## QUOTED PASSAGE
□ □ □ □
2
votes

I am performing load testing of my app using visual studio load tests

my tests get data from about 40 tables in sql azure database in seperate api request for each table.

The load testing is simulating around 200 users over 10 mins and about 80-100 requests per second.

During the tests, I have seen that my SQL Azure server DTUs are touching 100% which is clearly not a good sign for the production performance.

This also stays the same, even if I Scale Up my Database with more DTUs.

How do I troubleshoot or address the issue , if it's a specific query which I need to look at or just a scaling issue to address

2

2 Answers

6
votes
  1. Take a look at the Query Performance Insight blade on your Azure SQL Database. This will show you the top queries that are consuming resources and are good candidates for optimization.

  2. Also check out the Performance Recommendations blade on your Azure SQL Database. This will show indexing recommendations after the Analyzer has enough history to see usage and determine if adding (or removing) indexes will deliver benefits.
□ □ □ □
## SUPPLIED DATA

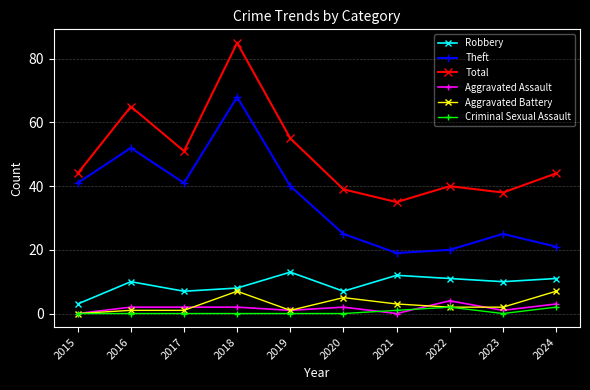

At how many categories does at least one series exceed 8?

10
□ □ □ □
## ASSIGNMENT A
According to the SQL Azure post, how many users does the load test simulate, and over what period?
## ASSIGNMENT B
Reproduce the SQL Azure post verbatim from "How do I troubleshoot" up to and including "will deliver benefits.".
## ASSIGNMENT C
Summarize the SQL Azure post in three sentences.

## EXERCISE RESULT A
Around 200 users over 10 minutes.

## EXERCISE RESULT B
How do I troubleshoot or address the issue , if it's a specific query which I need to look at or just a scaling issue to address

2

2 Answers

6
votes
  1. Take a look at the Query Performance Insight blade on your Azure SQL Database. This will show you the top queries that are consuming resources and are good candidates for optimization.

  2. Also check out the Performance Recommendations blade on your Azure SQL Database. This will show indexing recommendations after the Analyzer has enough history to see usage and determine if adding (or removing) indexes will deliver benefits.

## EXERCISE RESULT C
The author is load testing an app with Visual Studio load tests that pull data from about 40 tables in a SQL Azure database, simulating around 200 users over 10 minutes at about 80 to 100 requests per second. The server's DTUs reach 100% during the tests, even after the database is scaled up with more DTUs, and the author asks how to determine whether a specific query or scaling is the problem. An answer recommends the Query Performance Insight blade to find the top resource-consuming queries and the Performance Recommendations blade for indexing recommendations.